- WHAT TO PRODUCE -
The expected answer is every line of the material that contains the word "MyAccessID".

- INPUT DATA -
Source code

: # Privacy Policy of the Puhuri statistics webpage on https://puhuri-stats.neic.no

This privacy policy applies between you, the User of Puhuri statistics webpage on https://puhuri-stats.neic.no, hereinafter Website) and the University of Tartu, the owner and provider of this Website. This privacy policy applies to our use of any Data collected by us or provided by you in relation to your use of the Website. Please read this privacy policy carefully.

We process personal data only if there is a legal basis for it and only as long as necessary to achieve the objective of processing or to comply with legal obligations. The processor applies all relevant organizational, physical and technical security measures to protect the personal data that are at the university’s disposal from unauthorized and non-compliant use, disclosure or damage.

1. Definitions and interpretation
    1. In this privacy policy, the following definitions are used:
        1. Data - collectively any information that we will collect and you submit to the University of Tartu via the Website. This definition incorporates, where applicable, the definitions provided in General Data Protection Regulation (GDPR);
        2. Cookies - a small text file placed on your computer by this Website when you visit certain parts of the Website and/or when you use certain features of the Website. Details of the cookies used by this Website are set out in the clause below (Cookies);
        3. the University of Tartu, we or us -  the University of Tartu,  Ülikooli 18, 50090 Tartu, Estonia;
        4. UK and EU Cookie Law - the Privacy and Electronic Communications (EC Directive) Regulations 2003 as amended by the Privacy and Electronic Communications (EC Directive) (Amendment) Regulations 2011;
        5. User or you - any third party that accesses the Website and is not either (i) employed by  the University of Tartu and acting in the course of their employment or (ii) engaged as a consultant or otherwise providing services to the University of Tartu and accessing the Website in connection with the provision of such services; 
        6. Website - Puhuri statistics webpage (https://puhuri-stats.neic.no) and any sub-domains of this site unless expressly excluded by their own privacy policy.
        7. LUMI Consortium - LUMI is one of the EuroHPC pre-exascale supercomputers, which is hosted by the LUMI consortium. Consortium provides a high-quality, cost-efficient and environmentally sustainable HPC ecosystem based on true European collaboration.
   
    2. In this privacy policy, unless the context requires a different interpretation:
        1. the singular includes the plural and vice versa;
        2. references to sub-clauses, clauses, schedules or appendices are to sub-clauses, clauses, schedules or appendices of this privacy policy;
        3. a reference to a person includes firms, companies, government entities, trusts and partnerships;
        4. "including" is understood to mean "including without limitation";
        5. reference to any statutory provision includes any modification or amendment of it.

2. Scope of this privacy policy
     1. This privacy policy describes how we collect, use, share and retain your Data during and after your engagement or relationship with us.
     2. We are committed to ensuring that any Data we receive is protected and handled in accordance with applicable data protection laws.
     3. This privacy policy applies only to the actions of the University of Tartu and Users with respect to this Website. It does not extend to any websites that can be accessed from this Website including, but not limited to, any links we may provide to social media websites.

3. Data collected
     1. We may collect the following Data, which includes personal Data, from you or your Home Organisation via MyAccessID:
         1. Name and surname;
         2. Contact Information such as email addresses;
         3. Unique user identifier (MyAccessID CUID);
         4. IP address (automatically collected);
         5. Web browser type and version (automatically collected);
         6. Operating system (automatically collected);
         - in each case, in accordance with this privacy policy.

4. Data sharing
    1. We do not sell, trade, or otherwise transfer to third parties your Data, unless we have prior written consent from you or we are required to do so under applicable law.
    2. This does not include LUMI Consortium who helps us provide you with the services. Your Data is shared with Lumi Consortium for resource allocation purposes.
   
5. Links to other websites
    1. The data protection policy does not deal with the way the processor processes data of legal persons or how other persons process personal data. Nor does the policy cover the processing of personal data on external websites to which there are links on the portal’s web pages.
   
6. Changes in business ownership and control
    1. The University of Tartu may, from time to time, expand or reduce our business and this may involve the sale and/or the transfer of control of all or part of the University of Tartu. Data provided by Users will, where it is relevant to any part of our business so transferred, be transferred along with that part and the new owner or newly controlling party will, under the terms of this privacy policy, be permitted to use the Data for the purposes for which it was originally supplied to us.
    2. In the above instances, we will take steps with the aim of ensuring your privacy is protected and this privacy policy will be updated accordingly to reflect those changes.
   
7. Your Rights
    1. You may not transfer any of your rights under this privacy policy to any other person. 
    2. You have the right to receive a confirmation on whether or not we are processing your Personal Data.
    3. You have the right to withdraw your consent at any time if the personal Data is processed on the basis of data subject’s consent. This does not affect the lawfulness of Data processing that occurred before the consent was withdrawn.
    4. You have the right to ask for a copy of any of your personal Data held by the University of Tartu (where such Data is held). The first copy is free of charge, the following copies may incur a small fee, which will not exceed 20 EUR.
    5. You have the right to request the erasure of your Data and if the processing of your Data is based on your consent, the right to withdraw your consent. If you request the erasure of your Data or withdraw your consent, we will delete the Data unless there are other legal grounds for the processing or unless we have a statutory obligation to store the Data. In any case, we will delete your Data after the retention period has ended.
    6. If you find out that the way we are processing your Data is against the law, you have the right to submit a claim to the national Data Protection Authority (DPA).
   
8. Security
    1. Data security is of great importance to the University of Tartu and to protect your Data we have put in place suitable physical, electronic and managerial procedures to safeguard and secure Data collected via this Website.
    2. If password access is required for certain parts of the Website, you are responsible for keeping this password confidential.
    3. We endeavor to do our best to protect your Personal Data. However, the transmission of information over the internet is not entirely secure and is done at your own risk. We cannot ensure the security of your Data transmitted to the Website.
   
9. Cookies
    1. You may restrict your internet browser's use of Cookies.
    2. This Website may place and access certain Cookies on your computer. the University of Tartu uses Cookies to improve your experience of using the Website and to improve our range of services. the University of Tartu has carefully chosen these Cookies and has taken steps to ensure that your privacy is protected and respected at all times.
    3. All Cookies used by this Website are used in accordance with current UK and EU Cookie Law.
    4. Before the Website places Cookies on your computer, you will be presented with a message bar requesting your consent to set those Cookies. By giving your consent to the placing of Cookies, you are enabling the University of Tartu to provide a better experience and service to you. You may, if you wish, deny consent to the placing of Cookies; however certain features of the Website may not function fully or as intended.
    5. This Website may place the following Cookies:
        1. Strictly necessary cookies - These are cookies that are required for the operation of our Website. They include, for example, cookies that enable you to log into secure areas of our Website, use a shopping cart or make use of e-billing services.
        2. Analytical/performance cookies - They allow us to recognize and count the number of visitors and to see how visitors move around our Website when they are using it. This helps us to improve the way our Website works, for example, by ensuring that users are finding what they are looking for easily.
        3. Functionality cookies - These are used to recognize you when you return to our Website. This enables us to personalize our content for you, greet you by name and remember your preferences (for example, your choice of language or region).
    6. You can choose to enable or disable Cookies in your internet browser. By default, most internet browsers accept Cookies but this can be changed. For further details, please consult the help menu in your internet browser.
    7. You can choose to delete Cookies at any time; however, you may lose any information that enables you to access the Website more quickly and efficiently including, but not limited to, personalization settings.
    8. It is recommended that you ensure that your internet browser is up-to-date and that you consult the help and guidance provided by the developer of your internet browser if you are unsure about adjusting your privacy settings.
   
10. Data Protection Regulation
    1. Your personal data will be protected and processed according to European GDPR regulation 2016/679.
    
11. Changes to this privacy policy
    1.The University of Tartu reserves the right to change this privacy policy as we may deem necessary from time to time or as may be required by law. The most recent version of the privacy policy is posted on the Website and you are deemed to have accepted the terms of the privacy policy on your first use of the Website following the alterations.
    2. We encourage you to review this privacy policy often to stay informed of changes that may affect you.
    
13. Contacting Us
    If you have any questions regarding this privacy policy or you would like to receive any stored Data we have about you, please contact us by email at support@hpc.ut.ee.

- SOLVED EXERCISE -
     1. We may collect the following Data, which includes personal Data, from you or your Home Organisation via MyAccessID:
         3. Unique user identifier (MyAccessID CUID);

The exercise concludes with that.